4. Up your water intake. It's one of the simplest things you can do during the holiday season, but it's often overlooked. Staying hydrated is good for your mood, helps you avoid headaches, and does wonders for dry skin. Drinking water also gives you something to do with your hands, instead of eating or drinking at get-togethers. In addition, all that extra water gives you an excuse to head to the restroom, where you can take a short sanity break!

5. Write it down. Whether we're talking about a food record, physical activity, or any other aspect of weight management, you'll find it easier to focus on -- and reach -- your goals if you keep track. Write down your goals, and keep them where you'll see them throughout the day. Keep track of how it goes as the day progresses. Don't worry about being perfect. Learn from what happens, and build on your successes.

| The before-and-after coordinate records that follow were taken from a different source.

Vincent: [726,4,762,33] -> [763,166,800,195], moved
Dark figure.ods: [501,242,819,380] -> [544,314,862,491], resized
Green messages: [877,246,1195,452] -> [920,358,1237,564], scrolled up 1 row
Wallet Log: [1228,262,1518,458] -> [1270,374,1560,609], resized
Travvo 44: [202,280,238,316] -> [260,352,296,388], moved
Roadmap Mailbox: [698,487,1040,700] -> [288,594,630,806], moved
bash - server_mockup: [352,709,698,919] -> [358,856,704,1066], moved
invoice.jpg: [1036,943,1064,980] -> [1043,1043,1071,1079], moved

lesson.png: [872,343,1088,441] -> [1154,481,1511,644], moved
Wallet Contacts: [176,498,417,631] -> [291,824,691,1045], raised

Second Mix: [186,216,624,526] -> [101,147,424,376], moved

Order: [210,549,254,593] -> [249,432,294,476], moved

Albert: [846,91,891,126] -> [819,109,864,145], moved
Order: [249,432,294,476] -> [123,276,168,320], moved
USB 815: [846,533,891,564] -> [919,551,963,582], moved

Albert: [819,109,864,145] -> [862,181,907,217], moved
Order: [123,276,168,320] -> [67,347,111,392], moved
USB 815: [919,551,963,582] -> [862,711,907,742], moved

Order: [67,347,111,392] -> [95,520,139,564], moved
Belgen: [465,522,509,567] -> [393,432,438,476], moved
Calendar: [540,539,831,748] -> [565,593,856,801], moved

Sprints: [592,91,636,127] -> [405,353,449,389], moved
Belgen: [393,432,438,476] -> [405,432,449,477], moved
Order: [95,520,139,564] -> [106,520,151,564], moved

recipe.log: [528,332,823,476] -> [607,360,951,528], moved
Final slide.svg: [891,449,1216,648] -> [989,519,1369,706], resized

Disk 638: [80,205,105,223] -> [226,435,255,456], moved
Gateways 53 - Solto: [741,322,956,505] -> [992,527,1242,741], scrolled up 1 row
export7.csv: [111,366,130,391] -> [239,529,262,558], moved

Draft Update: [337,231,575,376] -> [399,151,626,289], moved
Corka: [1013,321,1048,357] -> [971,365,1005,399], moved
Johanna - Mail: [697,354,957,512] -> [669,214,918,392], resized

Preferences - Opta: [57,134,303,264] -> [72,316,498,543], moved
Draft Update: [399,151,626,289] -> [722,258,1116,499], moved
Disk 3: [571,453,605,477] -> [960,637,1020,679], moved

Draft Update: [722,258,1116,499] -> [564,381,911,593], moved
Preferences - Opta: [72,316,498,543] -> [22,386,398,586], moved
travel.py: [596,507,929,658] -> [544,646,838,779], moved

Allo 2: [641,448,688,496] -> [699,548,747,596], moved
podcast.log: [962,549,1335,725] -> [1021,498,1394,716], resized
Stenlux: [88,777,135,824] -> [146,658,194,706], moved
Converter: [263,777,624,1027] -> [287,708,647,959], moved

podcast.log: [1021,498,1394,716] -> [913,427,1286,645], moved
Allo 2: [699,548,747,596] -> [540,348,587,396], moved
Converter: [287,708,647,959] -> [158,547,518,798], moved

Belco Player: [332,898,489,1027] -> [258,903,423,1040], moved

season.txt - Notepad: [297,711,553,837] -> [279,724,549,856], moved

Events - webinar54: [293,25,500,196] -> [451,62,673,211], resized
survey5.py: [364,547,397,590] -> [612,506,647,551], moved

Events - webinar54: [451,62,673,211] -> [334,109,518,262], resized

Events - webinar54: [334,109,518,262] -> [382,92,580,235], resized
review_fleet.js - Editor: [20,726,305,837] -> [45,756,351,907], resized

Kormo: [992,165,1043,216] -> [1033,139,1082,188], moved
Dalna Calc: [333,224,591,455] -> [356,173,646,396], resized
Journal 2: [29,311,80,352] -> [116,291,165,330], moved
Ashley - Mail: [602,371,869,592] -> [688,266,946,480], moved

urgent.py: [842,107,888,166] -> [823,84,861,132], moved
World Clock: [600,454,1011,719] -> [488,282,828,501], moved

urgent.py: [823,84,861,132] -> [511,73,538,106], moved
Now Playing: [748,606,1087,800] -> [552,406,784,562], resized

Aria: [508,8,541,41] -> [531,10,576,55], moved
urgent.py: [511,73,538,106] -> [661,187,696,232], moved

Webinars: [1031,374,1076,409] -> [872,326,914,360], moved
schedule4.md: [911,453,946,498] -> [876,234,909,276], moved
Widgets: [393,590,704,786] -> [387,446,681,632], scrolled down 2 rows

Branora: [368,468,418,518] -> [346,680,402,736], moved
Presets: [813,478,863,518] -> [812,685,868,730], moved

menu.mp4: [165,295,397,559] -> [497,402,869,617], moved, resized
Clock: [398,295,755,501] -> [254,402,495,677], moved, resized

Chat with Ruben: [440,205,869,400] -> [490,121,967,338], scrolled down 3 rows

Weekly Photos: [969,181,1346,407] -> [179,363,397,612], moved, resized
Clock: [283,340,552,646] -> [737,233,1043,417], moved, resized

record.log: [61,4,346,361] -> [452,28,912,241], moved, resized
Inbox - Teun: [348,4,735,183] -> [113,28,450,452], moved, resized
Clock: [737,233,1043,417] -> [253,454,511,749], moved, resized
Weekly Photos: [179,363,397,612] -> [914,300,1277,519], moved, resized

 Regardless of what holidays you may be celebrating this time of year, I wish you and yours all the best, and hope you enjoy a happy, healthy December! :)

Tuesday, December 2, 2014

Focus on Maintaining, Not Losing

For many people, December isn't just the holiday season. It's also a time when weight loss is a real challenge. Chances are, you're busier than usual, which makes physical activity and adequate rest less likely. You'll probably face both more frequent and higher-calorie temptations, food-wise. And the holidays tend to bring a mix of both positive and negative stresses, on top of the ordinary stress and anxiety we face every day. Many people find that, despite their best intentions to lose weight in December, they weigh more in January than they did in November.

When I first began working in weight maintenance, the doctor I was working with expressed complete confidence that our clients would gain weight in December, undoing all the hard work they'd put in for the past few months. I just smiled and said, "We'll see." To his surprise, not a single one of our clients gained weight. Most maintained, and a few even lost weight!

How did we do it? It was surprisingly easy! Instead of coaching my clients to continue with weight loss, we worked out a plan for maintaining, instead of losing, weight in December.

Why? Let's be honest: The challenges of the holiday season make maintaining weight a more realistic goal, even if you're enjoying success with weight loss. Maintaining weight does mean you'll need to keep doing what you're doing, of course. But, just as with weight loss, you don't need to do weight maintenance perfectly to do it well!

With maintenance, you have a little more leeway than you do with weight loss. It's okay to stay up late a few nights, enjoy a half-cup or two of eggnog, have a few candy canes, and cut back on your workouts a little (or even skip a few). You won't lose weight, because you're not keeping up with the behaviors that lead to weight loss. But as long as you don't get too carried away, you won't gain weight, either.

That said, I want to point out that the holidays tend to encourage getting carried away, whether the topic is shopping for gifts, partying, or food choices. And, of course, that's why so many people gain weight during the holiday season.

So, this holiday season, I encourage you to consider how you can change what you're doing a little bit. Not a lot, just a little -- just enough to give you some leeway to enjoy the holiday season, without crossing the line to abandon. It's crucial to give it some thought now, and to plan ahead for the challenges you're likely to face. That way, you can relax, enjoy the holiday season, and maintain your weight. So, when January arrives, you're ready to get back on track with your weight loss behaviors that will keep you on the path to health and happiness.

If you're already maintaining your weight, then spending some time thinking about how you'll maintain is even more important. Whatever you're doing on a regular basis is just enough to keep you where you are, so any indulgences you enjoy put you at risk for weight gain. That means it's especially important to think ahead to how you'll create a balance between the things you do that allow you to maintain your weight, and the things you'll do differently during the holiday season.